1. Dosage

Leukotrienes are inflammatory molecules released by mast cells in response to inhaled allergens. Cysteinyl leukotrienes bind to receptors on airway smooth muscle and macrophages and activate a number of airway effects, ultimately resulting in bronchoconstriction and inflammation associated with asthma, as well as the pathophysiologic effects associated with allergic rhinitis. Leukotriene receptor antagonists (LTRAs) prevent binding of cysteinyl leukotrienes to active receptors. Currently available LTRAs include montelukast and zafirlukast, with montelukast FDA-approved for prevention and chronic management of asthma in adults and children 12 months of age and older, seasonal allergic rhinitis in adults and children 2 years of age and older, perennial allergic rhinitis in adults and children 6 months of age and older, and prevention of exercise-induced bronchoconstriction in adults and children 6 years of age and older. Zafirlukast is only FDA-approved for use in preventing and managing chronic asthma in adults and children 5 years of age and older.
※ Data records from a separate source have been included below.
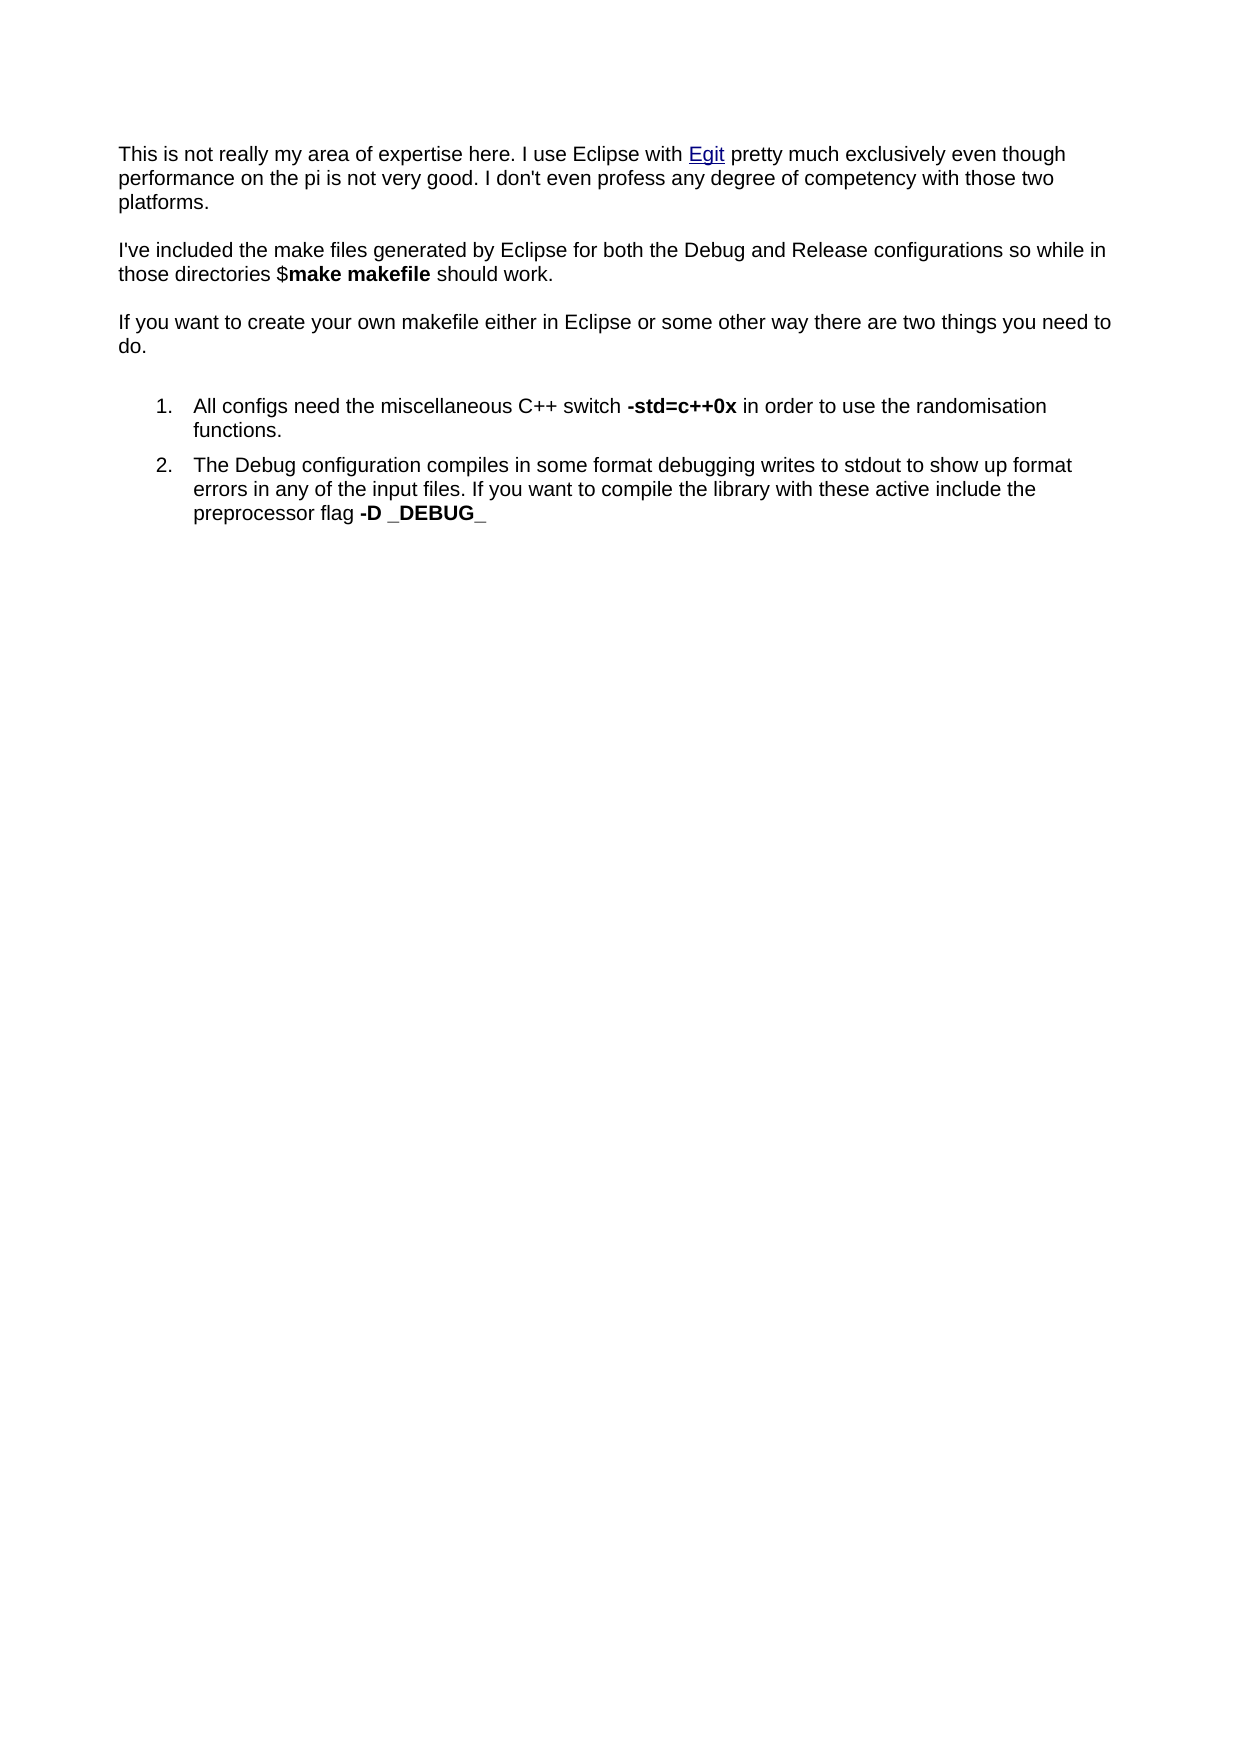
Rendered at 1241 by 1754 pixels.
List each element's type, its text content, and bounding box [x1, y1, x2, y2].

text I've included the make files generated by Eclipse for both the Debug and Release configurations so while in those directories $make makefile should work. [118, 238, 1122, 286]
text This is not really my area of expertise here. I use Eclipse with Egit pretty much exclusively even though performance on the pi is not very good. I don't even profess any degree of competency with those two platforms. [118, 142, 1122, 214]
list All configs need the miscellaneous C++ switch -std=c++0x in order to use the randomisation functions. [156, 393, 1122, 441]
text If you want to create your own makefile either in Eclipse or some other way there are two things you need to do. [118, 310, 1122, 358]
list The Debug configuration compiles in some format debugging writes to stdout to show up format errors in any of the input files. If you want to compile the library with these active include the preprocessor flag -D _DEBUG_ [156, 453, 1122, 525]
The Expert Panel created by the National Heart, Lung and Blood Institute considers LTRAs to be alternative, not preferred, treatment options. The GINA guidelines consider LTRAs to be an option for children greater than 5 years of age, adolescents, and adults at all levels of severity, although clinical benefit is not as significant as that seen with low-dose inhaled corticosteroids. In adult patients, LTRAs may be used as an alternative therapy for mild persistent asthma; however, when used as monotherapy, LTRAs are less effective than low-dose inhaled corticosteroids and may contribute to loss of asthma control if substituted in patients already maintained on inhaled corticosteroid therapy. LTRAs may also be utilized as add-on treatment in patients not adequately controlled on low-dose inhaled corticosteroids and may contribute to inhaled corticosteroid dosage reductions in adults with moderate persistent or severe asthma. However, most studies have shown that long-acting inhaled beta2-agonists are more effective than LTRAs as add-on therapy. In pediatric asthma patients, GINA guidelines state that LTRAs provide partial protection against exercise-induced bronchoconstriction and provide moderate clinical improvement with reduced exacerbations when used as adjunctive therapy in patients inadequately controlled with low-dose inhaled corticosteroids. In moderate persistent asthma, however, increasing inhaled corticosteroid doses is more effective than adding LTRAs to existing therapy, and in moderate-to-severe persistent asthma, the addition of montelukast has not been shown to decrease the use of inhaled corticosteroids.